Beim Personalkonzept sieht es anders aus. Das Land braucht mehr Lehrer als in Bullerjahns Plänen steht. Die Lehrerschaft ist überaltert – die Folge falscher Personalpolitik in den 90er Jahren, wie er heute einräumt. Und einige harte Einschnitte waren nicht durchsetzbar. Bullerjahn wollte längere Arbeitszeiten bei Lehrern – und scheiterte an der Gewerkschaft. Er wollte weitere kleine Grundschulen schließen – doch davon nahm seine Partei Abstand, nachdem sie bei den letzten Kommunalwahlen eine Klatsche bekommen hatte.

Immer wieder ist er mit SPD-Spitzenfrau Katrin Budde aneinander geraten. Gleichwohl hat Bullerjahn auf ein klares Zeichen der Spitzenkandidatin gewartet, dass sie ihn 2016 weiter als Finanzminister haben will. Das blieb bis zuletzt aus.
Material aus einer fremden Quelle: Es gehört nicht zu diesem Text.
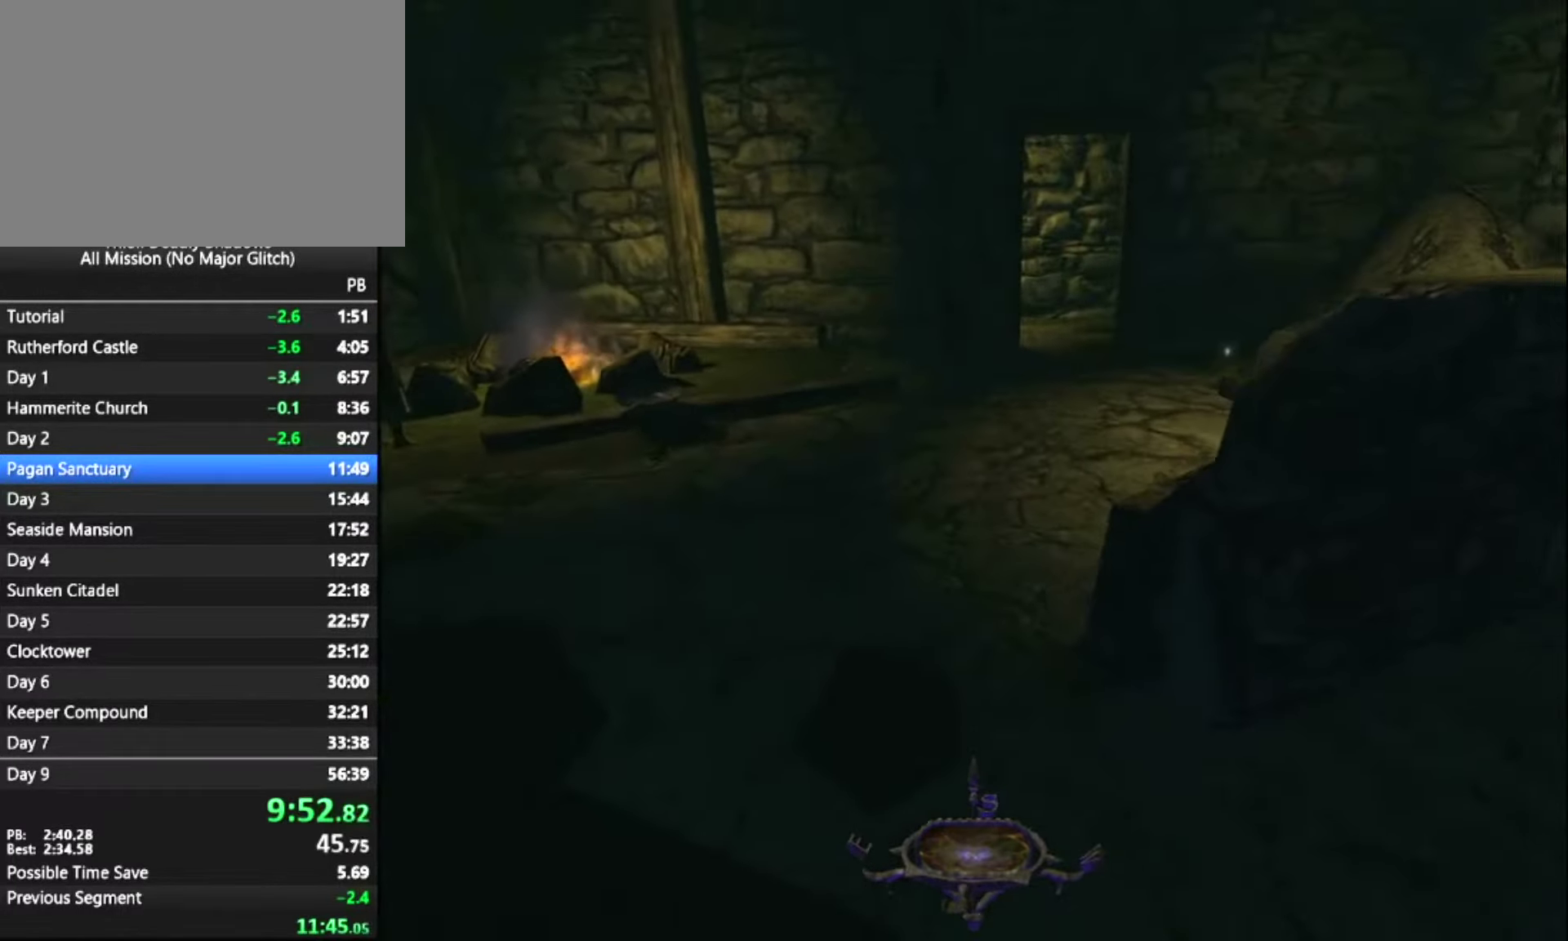
{"keys": ["z"], "mouse": [], "mouse_move": "still", "events": []}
Was will er machen? „Erstmal gucken. Es tut gut, auch mal inne zu halten.“ Nächstes Jahr will er von Rostock nach Oslo segeln. Seekrank wird er nicht. „Selbst beim höchsten Wellengang kann ich noch essen.“ Gelernt ist gelernt. Bullerjahn war bei der Volksmarine.

„Ich gehe nicht im Zorn“, sagt er jetzt. „Ich bleibe in der SPD.“ Memoiren schreibt er nicht. „Keine Sorge.“ Aber: Eine Broschüre vielleicht schon. Sachsen-Anhalt 2030 – das wäre was. „Ich ziehe mich aus politischen Ämtern zurück – aber nicht aus der Politik.“ Beruflich? Keine Pläne, sagt Bullerjahn. Ungewöhnlich für einen, der allzu gerne Finanzpläne für die nächsten 20 Jahre strickt. Lockt nicht die Landesbank IB mit einem Direktorenposten? Bullerjahn: „Nie und nimmer.“ Als Bankdirektor müsste er zum Rapport – zum neuen Finanzminister. „Das tue ich mir nicht an.“ Alles andere ist offen. Ob in der Wirtschaft oder in der Bundespolitik. Er war ja sogar mal Vize-Bundesvorsitzender der SPD (2006 bis 2007) und auch Chef der Ideenschmiede „Forum Ostdeutschland“. Doch die bundespolitischen Ambitionen endeten schnell. In Berlin wurde er gewogen – und für zu leicht befunden.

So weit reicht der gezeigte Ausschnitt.